東芝の社員として業務も行っていたという北。当時の思い出を少しだけ教えてもらった。「私自身を振り返っても、当時はパソコンがそこまで普及しておらず、東芝に入っていろいろと教わるところから始まりました。社会人なら普通のことですが、楽しかったです。また、いろいろな仕事をさせてもらったことは良い経験になりました。1年目には、資材管理部にいて当時、東芝が宇宙開発に携わっていてロケットの部品を提供していたことから、種子島の宇宙開発センターでの打ち上げに行かせてもらったことは印象に残っています。会社での飲み会も含めて、いろんなことが今の自分にプラスになっています」

ベンチ登録は12人、しかし川崎は「13人で戦っている」

そして最後に、明日からチャンピオンシップのセミファイナルが始まる。新しいリーグで難しい選択を何度も迫られつつ、ここまで勝ち上がってきた川崎だが、北にとって最もつらい選択はベンチ12人の登録だという。チームは13名、つまり誰か1名を外さなければならないのだ。
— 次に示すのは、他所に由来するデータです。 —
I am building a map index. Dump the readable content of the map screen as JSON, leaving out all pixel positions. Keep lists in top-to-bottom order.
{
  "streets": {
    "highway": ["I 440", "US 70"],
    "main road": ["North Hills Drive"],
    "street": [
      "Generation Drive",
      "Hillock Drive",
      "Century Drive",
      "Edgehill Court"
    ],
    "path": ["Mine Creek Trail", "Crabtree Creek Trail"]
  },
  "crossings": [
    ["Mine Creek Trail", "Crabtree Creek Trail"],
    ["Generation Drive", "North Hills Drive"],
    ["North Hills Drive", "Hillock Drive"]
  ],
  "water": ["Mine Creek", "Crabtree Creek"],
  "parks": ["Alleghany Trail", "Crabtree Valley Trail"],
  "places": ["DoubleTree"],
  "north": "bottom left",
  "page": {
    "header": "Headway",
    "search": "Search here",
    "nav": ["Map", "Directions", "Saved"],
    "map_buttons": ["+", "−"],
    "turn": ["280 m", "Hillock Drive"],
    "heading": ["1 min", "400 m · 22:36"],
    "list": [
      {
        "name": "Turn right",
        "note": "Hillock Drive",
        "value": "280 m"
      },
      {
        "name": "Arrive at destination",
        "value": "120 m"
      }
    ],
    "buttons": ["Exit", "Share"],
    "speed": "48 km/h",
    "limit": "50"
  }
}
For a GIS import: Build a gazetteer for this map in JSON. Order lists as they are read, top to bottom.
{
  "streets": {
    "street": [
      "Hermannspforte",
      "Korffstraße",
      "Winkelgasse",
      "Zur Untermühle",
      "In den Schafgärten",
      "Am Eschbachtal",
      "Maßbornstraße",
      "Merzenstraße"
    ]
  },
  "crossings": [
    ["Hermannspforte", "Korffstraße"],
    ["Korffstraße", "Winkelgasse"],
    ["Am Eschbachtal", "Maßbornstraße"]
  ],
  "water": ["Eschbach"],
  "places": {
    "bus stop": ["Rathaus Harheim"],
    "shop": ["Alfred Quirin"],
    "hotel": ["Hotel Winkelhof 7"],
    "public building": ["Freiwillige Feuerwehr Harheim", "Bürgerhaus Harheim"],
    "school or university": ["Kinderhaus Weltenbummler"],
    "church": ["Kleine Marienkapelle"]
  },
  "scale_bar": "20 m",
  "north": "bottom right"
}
「その仕事が一番つらいですね。今は目の前の試合に勝つための最善のメンバーは誰かというところで選んでいます。もちろんみんな努力をしています。シーズン前半はいろいろと試したいので、対戦チームにもよりますが、順番に外したりとか、そういう面はありました。ただ、今はそういう段階ではないです。対戦チームによって、いろんな想定をする中で決めています」

それでも北が強調するのは、川崎は13人のチームで、全員で戦っているということだ。「登録を外れたからといって、ふてくされる選手はいないですし、12名はその人のためにも頑張らないといけない。外れたメンバーは登録メンバーのためにできることをやる。チーム全員が、勝つための最善策はなにか、自分は何ができるかを考えて実行することは、チームが結束する意味で一番重要になってくると思います」

頂点まであと3試合。『勝負師』の采配にもいよいよ冴えが見られるはずだ。